Objectives: Ongoing acquisition of antimicrobial resistance genes has made Morganella morganii a new clinical treatment challenge. Understanding the molecular epidemiology of M. morganii will contribute to clinical treatment and prevention.

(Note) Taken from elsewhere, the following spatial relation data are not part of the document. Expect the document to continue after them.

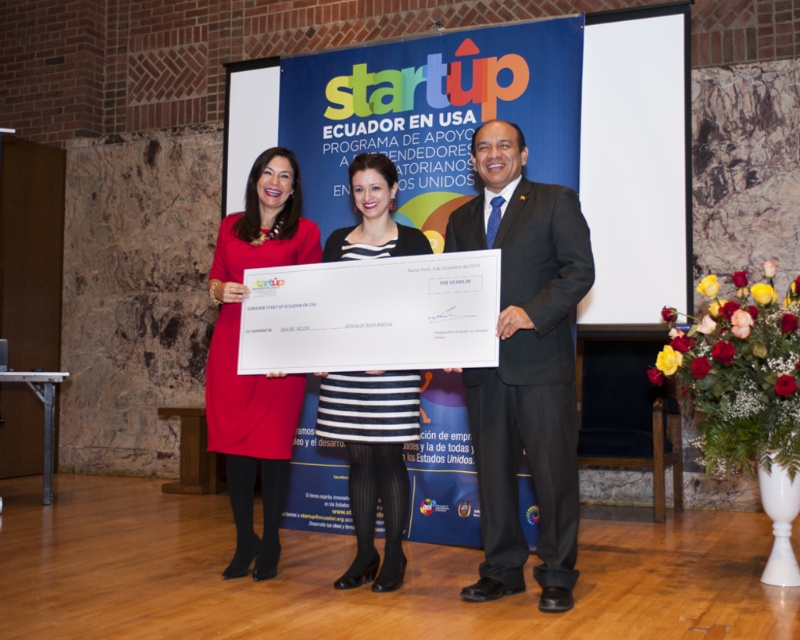
Question: Which point is closer to the camera?

Choices:
 (A) dark gray suit at center
 (B) matte red dress at center

Answer: (A)

Question: Considering the relative positions of dark gray suit at center and striped fabric dress at center in the image provided, where is dark gray suit at center located with respect to striped fabric dress at center?

Choices:
 (A) left
 (B) right

Answer: (B)

Question: Which object appears farthest from the camera in this image?

Choices:
 (A) dark gray suit at center
 (B) striped fabric dress at center

Answer: (B)

Question: Does dark gray suit at center have a smaller size compared to matte red dress at center?

Choices:
 (A) yes
 (B) no

Answer: (B)

Question: Which object is the farthest from the matte red dress at center?

Choices:
 (A) striped fabric dress at center
 (B) dark gray suit at center

Answer: (B)

Question: Is matte red dress at center thinner than striped fabric dress at center?

Choices:
 (A) no
 (B) yes

Answer: (A)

Methods: We undertook a 6-year clinical molecular epidemiological investigation of M. morganii from three tertiary hospitals in China since 2014. Antimicrobial susceptibility testing was performed using a VITEK-2 system. All isolates were screened for β-lactam and plasmid-mediated quinolone resistance genes by PCR. Isolates carrying carbapenem-resistant genes were subjected to whole-genome sequencing (WGS). The variation and evolution of these mobile genetic elements (MGEs) were then systematically analyzed. Results: Among all M. morganii isolates (n = 335), forty (11.9%) were recognized as multidrug resistant strains. qnrD1, aac(6')-Ib-cr, bla _TEM-104, and bla _CTX-M-162 were the top four most prevalent resistance genes. Notably, phylogenomic and population structure analysis suggested clade 1 (rhierBAPS SC3 and SC5) associated with multiple resistance genes seemed to be widely spread. WGS showed a bla _OXA-181-carrying IncX3 plasmid and a Proteus genomic island 2 variant carrying bla _CTX-M-3, aac(6')-Ib-cr coexisted in the same multidrug resistant strain zy_m28. Additionally, a bla _IMP-1-carrying IncP-1β type plasmid was found in the strain nx_m63. Conclusion: This study indicates a clade of M. morganii is prone to acquire resistance genes, and multidrug resistant M. morganii are increasing by harboring a variety of MGEs including two newly discovered ones in the species. We should be vigilant that M. morganii may bring more extensive and challenging antimicrobial resistance issue.

Keywords: Morganella morganii; blaIMP–1; blaOXA–181; genomic island; molecular epidemiology.